Cute little girl a baby Wolverine with deadly moves.

The picture isn't really any good - the action scenes are all directed mostly in closeups and medium shots with far-too-much herky-jerky camera moves and ADHD-infused editing and the script defies the most basic logic of the premise it sets up. Since Logan is all too aware that they're being meticulously tracked, it seems especially dopey that he allows himself, the old man and little girl to hunker down with an innocent farming family for an evening on the road to Mutant Mecca.

Surely he knows deadly harm will come to the family - and, of course, it does.

There isn't a single unpredictable moment in the whole narrative. Given the overwhelming portent of co-writer and director James Mangold's mise-en-scene, it's also obvious that Logan and Xavier are doomed. Given that it's a superhero movie and that more sequels and/or a reboot are just around the corner, it's also obvious that the little girl and a whole whack of her mutant kidlet friends will beat the bad guys and make their way to asylum in Canada.

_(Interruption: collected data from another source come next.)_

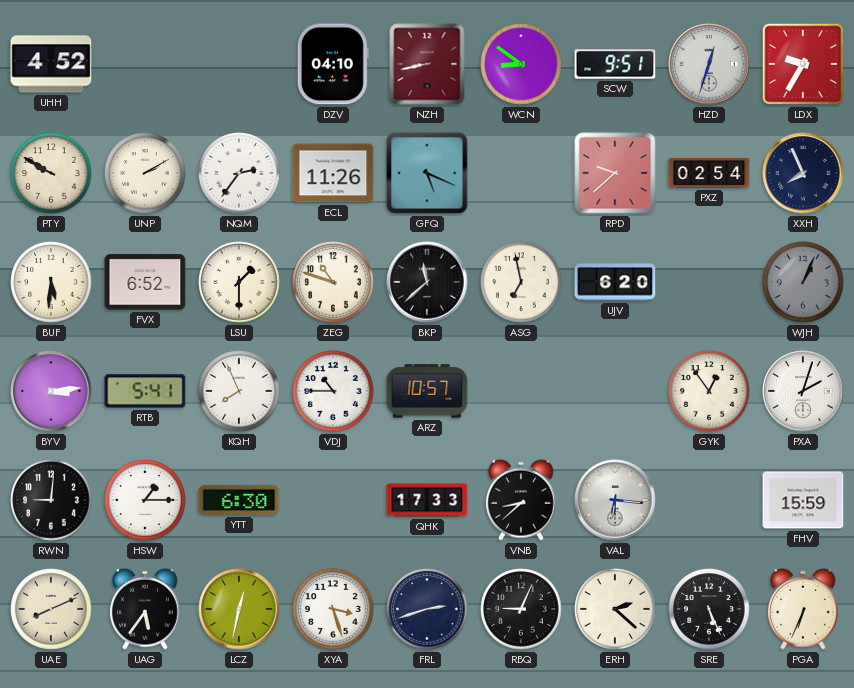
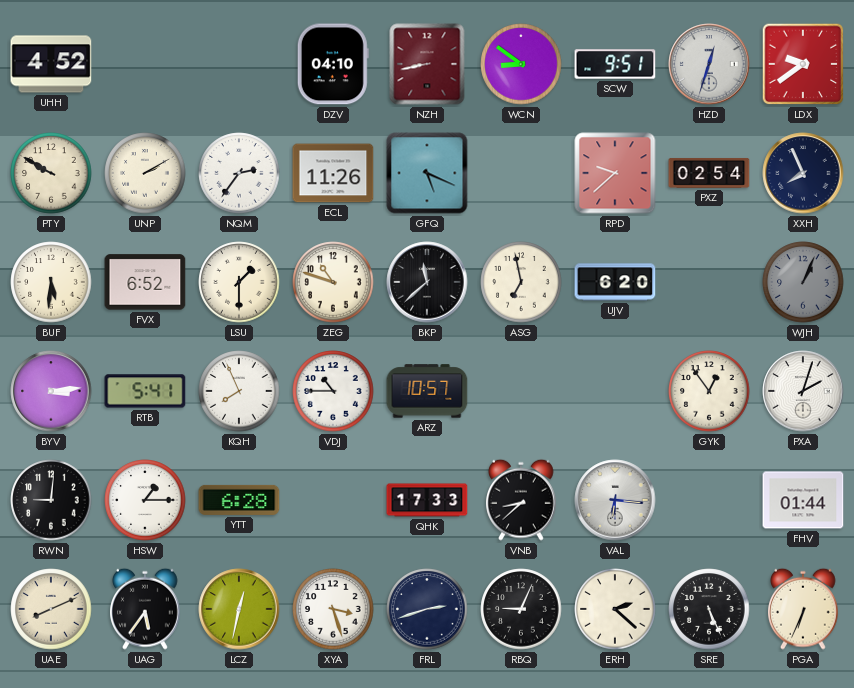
LDX: 9:35 -> 9:39
YTT: 6:30 -> 6:28
FHV: 15:59 -> 01:44
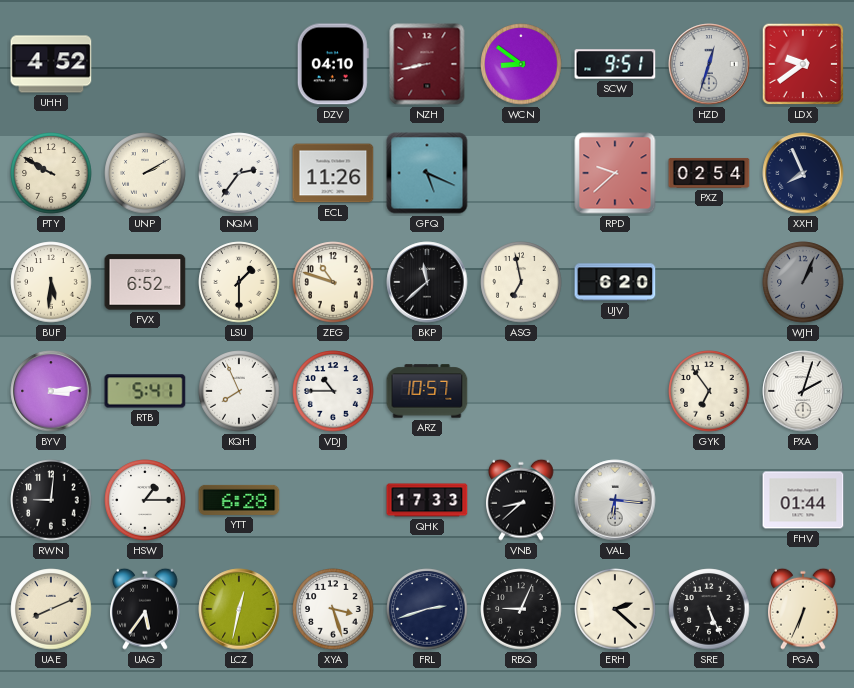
GYK: 12:54 -> 6:54
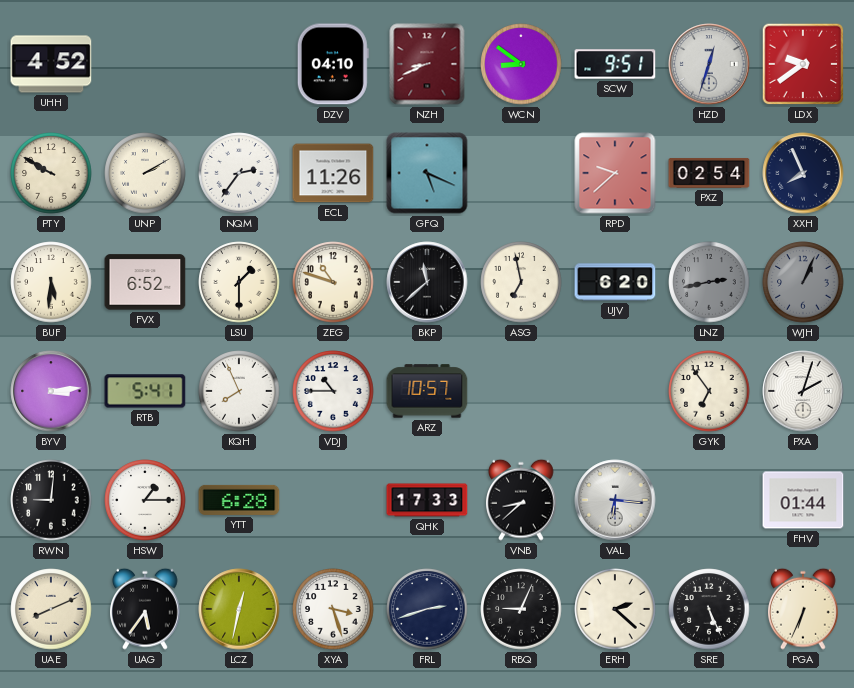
NZH: 8:43 -> 8:41
LNZ: none -> 2:43
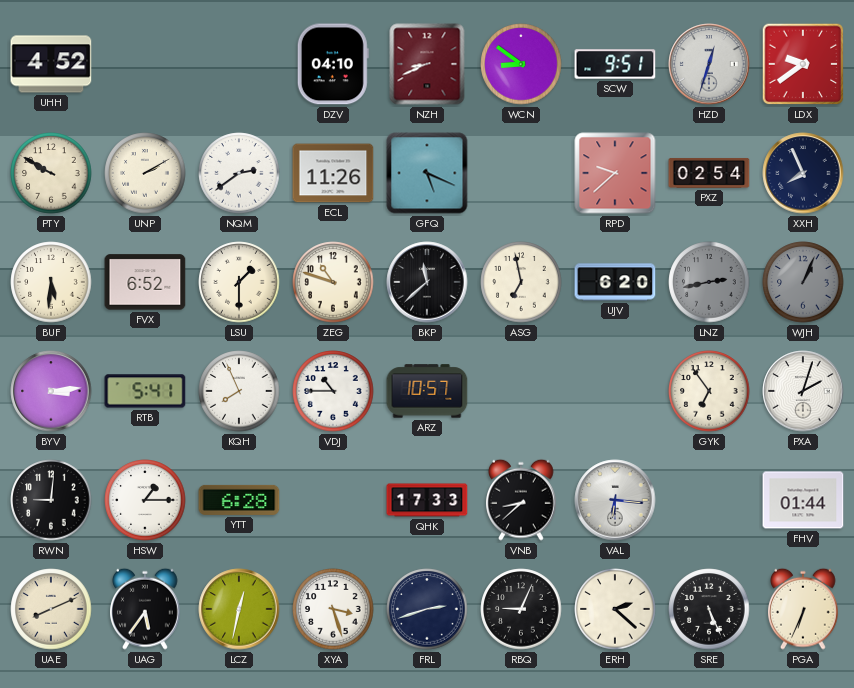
NQM: 2:36 -> 2:39
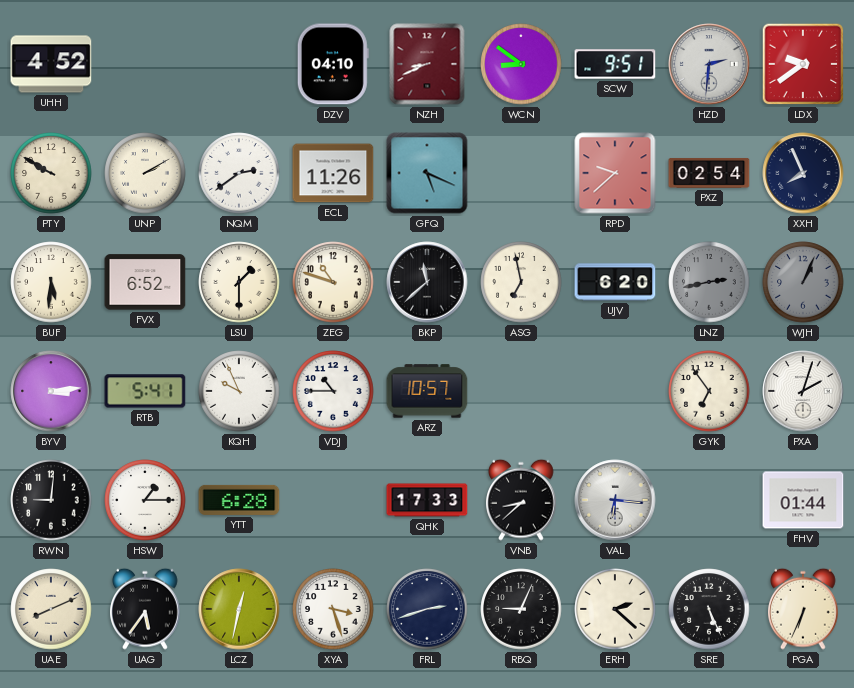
HZD: 12:33 -> 2:31
KQH: 7:56 -> 9:56
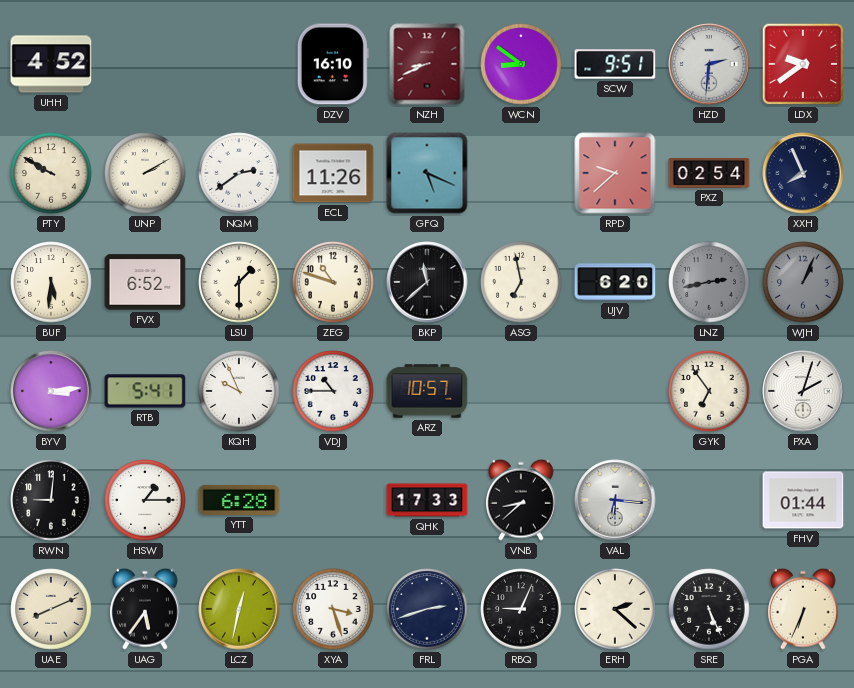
DZV: 04:10 -> 16:10
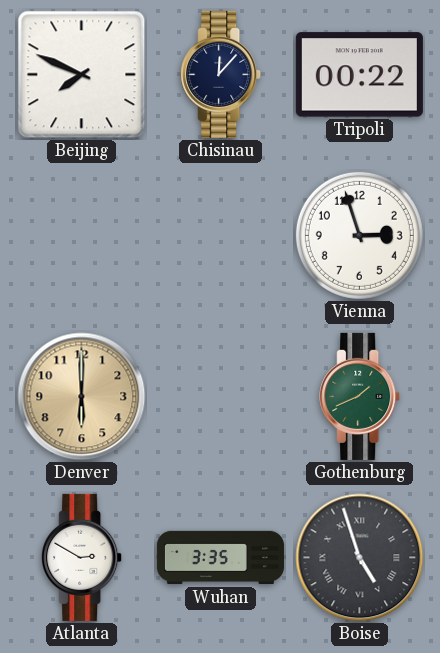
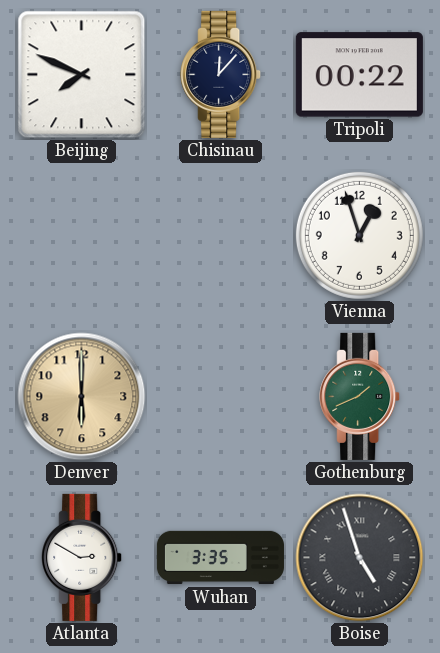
Vienna: 2:57 -> 12:57
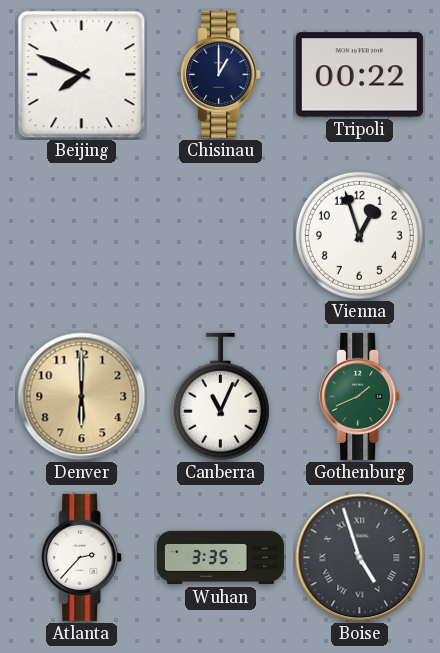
Chisinau: 12:07 -> 1:00
Canberra: none -> 11:04
Atlanta: 2:50 -> 2:37
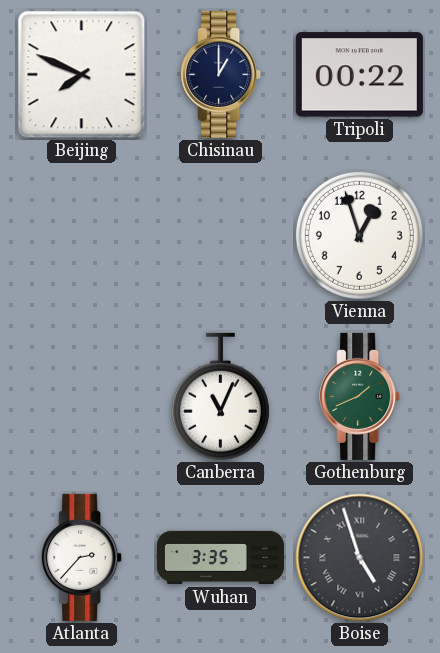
Denver: 6:00 -> none
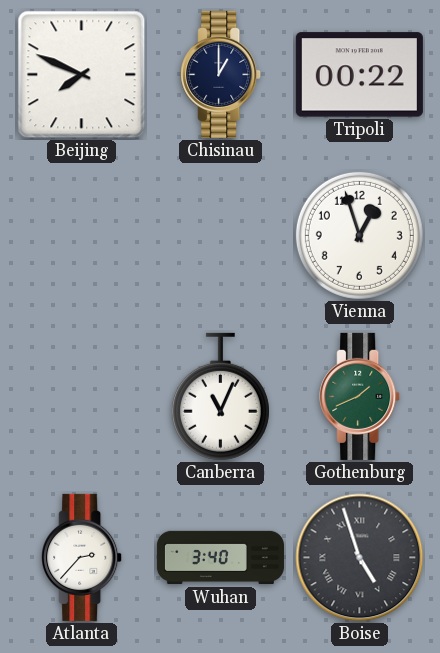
Wuhan: 3:35 -> 3:40
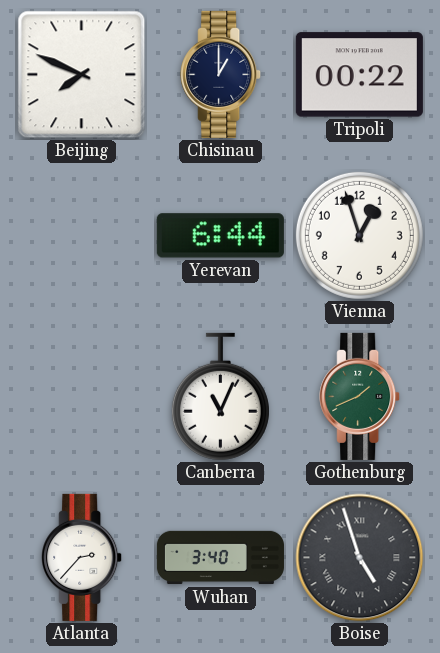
Yerevan: none -> 6:44
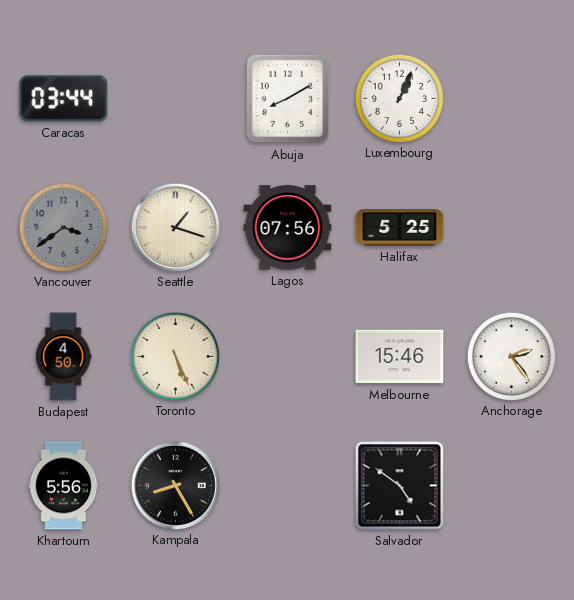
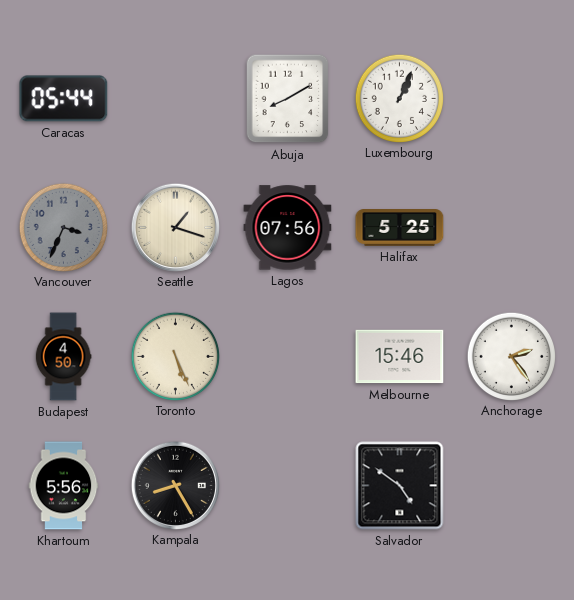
Caracas: 03:44 -> 05:44
Vancouver: 3:39 -> 3:34
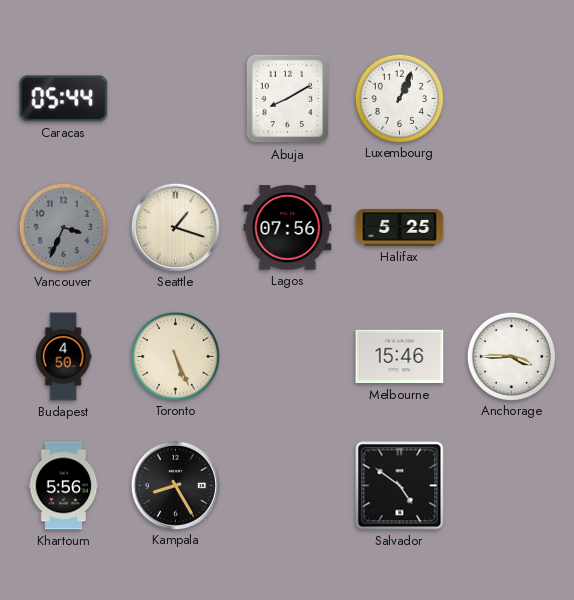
Anchorage: 2:24 -> 3:45
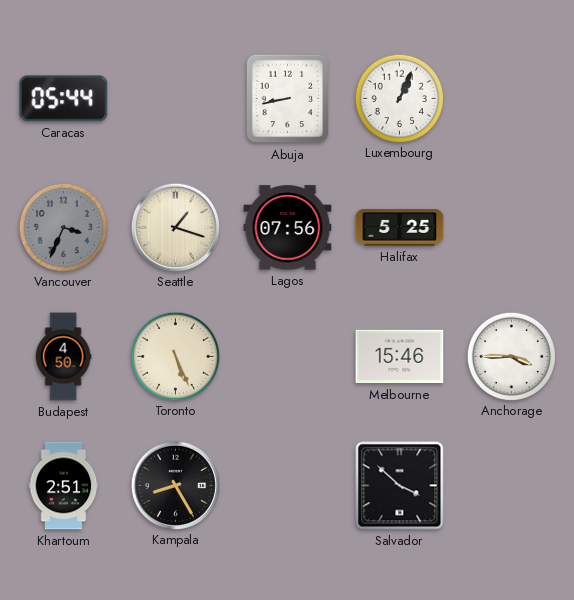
Abuja: 8:10 -> 8:43
Khartoum: 5:56 -> 2:51
Salvador: 4:51 -> 3:52
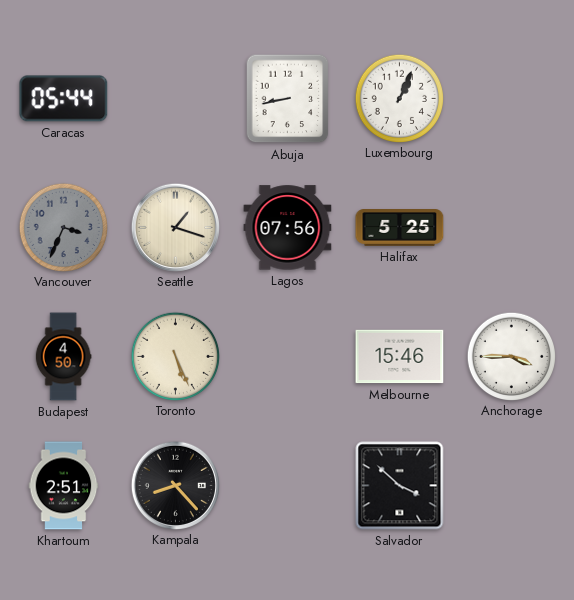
Kampala: 8:25 -> 8:23
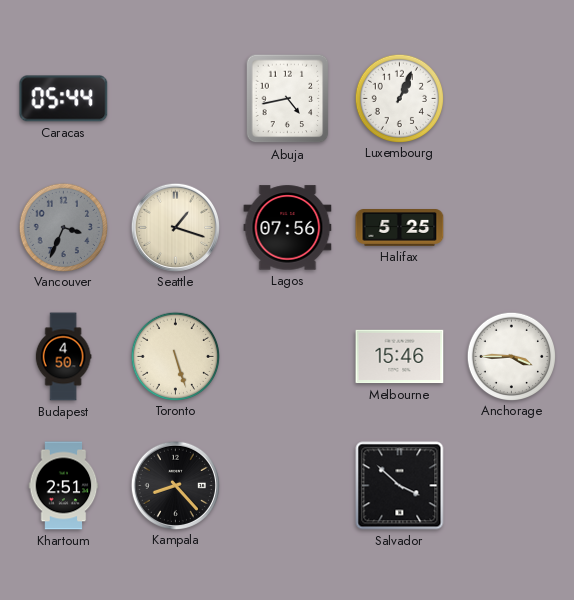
Abuja: 8:43 -> 4:43
Toronto: 5:26 -> 5:27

The predictability factor in movies like this goes without saying, so it seems silly to dump on Logan just for that. What can receive a nice smelly turd-release is that the movie fails as a decent rollercoaster ride since Mangold simply has no talent for staging action scenes - all of which are a total mess. Given the astonishing craft of action movies like John Wick and its sequel, when will the studios realize they need to hire directors who know how to direct action? The math on this is pretty simple - long shots, longer takes, first-rate stunt work, a solid sense of geography and edits that are "story" influenced, not merely kinetic.

Well, the math might be simple, but it takes the cinematic equivalent to Einstein to pull it off with aplomb (something Mangold is bereft of). Not that previous X-Men helmsman Bryan Singer is God's Gift to cinema, but even he has certain basic skills to carry this sort of thing off with a relative degree of competence. What Singer lacks is anything resembling a distinctive voice. Mangold, for better or worse, has one - his pictures all have a dreariness to them that borders on, interesting (not really a compliment), but which tends to have some effect in his chamber pieces like Cop Land, his 3:10 To Yuma remake and even his first foray into X-Men territory The Wolverine. He's kind of like Christopher Nolan, but with far less in the way of pretension (and unlike Nolan, he occasionally displays something resembling a sense of humour - a bit dry, but it's there at least).

Logan does, however, have the estimable Hugh Jackman at its core. Jackman has genuine star power. The camera loves him and he's a much better actor than most of his films allow him to be. And Good God, the man is aging beautifully. Clint Eastwood has thirty years on the guy, but Jackman is giving that delicious old coot a decent run for his money in the brawny decrepitude department.

Someday, Jackman will star in a real movie. Maybe he will even play Clint Eastwood's son or baby brother someday. I look forward to that movie.

THE FILM CORNER RATING: ** Two-Stars

Logan is in wide release via 20th Century Fox.